In our earlier discussion of friction and the Flash in Chapter 4, we noted that when two objects are rubbed or dragged against each other, this process can be viewed at the atomic level as the scraping of one atomic mountain range across the other. The kinetic energy of the dragged objects is converted into the shaking of the constituent atoms in each surface. The transfer of kinetic energy per atom is referred to as “heat flow,” and the temperature of the respective objects is raised, without a caloric fluid being present.
From Chapter 12 we know that energy comes in only two flavors: potential or kinetic. The energy of the air molecules in your room is essentially all kinetic. As the mass of any given air molecule is very small, the variation of the gravitational potential energy (given by the weight of the air molecule multiplied by its distance above the floor) across the height of the room is so tiny that we make only a very small error by ignoring it. The following discussion does not depend on the exact chemical composition of the atmosphere, so we’ll refer to generic “air” molecules. The hot air underneath the Atom in fig. 21 has a greater kinetic energy than the colder air above him. Of course, this last statement is unscientific, for there is no such thing as “hot air” or “cold air,” just air that is hot compared with some other object or cold compared with another reference, which for the sake of argument we’ll take to be the Atom’s body temperature.
The hot air beneath the Atom in fig. 21 warms and lifts him. When a speeding car collides with a stationary or slowly moving vehicle, the faster car will usual
ly slow down and the slower car will speed up. Similarly, air molecules that have a higher kinetic energy than those in the Atom’s body will, upon colliding with him, transfer some of their kinetic energy, on average, to the atoms in his costume, causing them to shake more violently than before.

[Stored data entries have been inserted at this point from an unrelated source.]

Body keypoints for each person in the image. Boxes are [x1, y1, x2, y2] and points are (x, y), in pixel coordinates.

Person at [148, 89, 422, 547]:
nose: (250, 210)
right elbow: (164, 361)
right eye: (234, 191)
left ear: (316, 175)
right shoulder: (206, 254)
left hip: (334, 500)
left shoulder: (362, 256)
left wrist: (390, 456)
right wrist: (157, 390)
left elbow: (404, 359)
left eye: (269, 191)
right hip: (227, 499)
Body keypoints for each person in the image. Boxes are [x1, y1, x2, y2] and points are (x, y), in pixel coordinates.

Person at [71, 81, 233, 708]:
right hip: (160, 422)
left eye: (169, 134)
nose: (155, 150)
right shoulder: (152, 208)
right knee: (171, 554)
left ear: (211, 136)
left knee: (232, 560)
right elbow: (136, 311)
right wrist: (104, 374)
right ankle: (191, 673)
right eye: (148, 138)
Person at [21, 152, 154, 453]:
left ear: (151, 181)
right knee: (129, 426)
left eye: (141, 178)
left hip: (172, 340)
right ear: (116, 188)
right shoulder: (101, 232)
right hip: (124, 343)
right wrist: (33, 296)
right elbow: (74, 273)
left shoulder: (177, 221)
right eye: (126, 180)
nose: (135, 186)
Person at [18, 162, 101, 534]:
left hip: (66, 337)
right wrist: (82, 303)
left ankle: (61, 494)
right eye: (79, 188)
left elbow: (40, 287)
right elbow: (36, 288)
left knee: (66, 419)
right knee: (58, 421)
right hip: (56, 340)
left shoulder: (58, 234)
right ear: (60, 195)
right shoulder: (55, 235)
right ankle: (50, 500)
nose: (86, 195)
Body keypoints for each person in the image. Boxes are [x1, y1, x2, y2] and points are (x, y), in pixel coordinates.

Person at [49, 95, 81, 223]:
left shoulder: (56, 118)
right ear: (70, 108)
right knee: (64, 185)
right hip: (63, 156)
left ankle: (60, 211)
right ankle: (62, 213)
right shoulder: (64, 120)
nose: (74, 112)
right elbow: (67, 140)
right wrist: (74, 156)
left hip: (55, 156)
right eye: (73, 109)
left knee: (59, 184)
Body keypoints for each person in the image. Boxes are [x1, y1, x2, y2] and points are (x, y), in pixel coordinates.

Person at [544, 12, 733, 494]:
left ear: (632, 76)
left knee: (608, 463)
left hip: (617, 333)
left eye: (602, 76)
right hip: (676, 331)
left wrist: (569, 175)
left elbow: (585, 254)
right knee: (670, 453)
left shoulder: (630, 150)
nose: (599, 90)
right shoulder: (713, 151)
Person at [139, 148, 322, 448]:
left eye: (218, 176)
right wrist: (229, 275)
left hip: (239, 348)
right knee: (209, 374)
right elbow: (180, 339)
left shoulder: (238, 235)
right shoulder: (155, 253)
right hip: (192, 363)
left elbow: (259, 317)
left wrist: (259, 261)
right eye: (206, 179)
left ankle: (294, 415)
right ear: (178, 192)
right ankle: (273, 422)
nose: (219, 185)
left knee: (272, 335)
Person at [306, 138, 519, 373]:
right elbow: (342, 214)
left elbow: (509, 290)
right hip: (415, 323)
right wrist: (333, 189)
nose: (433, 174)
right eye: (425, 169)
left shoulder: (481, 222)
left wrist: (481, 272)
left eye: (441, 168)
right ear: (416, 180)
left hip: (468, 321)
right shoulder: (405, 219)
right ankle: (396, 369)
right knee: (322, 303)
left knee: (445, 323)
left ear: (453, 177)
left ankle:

Since energy is conserved in the process, the kinetic energy (that is, the temperature) of the air will decrease following the collisions, while the temperature of the Mighty Mite will increase. The atomic nature of matter makes clear why, when two objects are in thermal contact, the net flow of heat is always from the higher-temperature object to the lower-temperature object, and never in the other direction. Similarly, when exposed to cold air, the atoms in the Tiny Titan’s costume will be moving back and forth much faster than the air molecules that they collide with, so after the collision, the air will be moving faster at the expense of the atoms in his costume, cooling the Atom down.
When the Atom is lightweight enough to float on air currents (as illustrated in fig. 21), and if all of the air surrounding him is the same temperature, he is being bombarded in all directions with roughly equal force. In this case, no matter how small his mass, gravity will eventually pull him down to the ground. The thermal draft that keeps the Atom aloft arises from the hotter air molecules below the Atom that are moving faster than the cooler molecules above him. There are therefore more collisions per second beneath the Atom that push him upward than collisions above him that direct him toward the ground. Furthermore, the force needed to reverse the direction of a faster-moving molecule is larger than compared with slower-moving molecules. Forces come in pairs, so the force the Atom exerts on the air molecules, changing their direction, also pushes back on the Atom. There will therefore be a net unbalanced force on the Atom due to the fact that there are more collisions underneath him pushing him upward than above him driving him down. Of course, this force will not be smooth and uniform, but will in fact be discontinuous and noisy, and occasional statistical fluctuations will lead to him being pushed down rather than up. But over time, the average force from the thermal gradient will be to push him away from the hot source and toward the cooler region.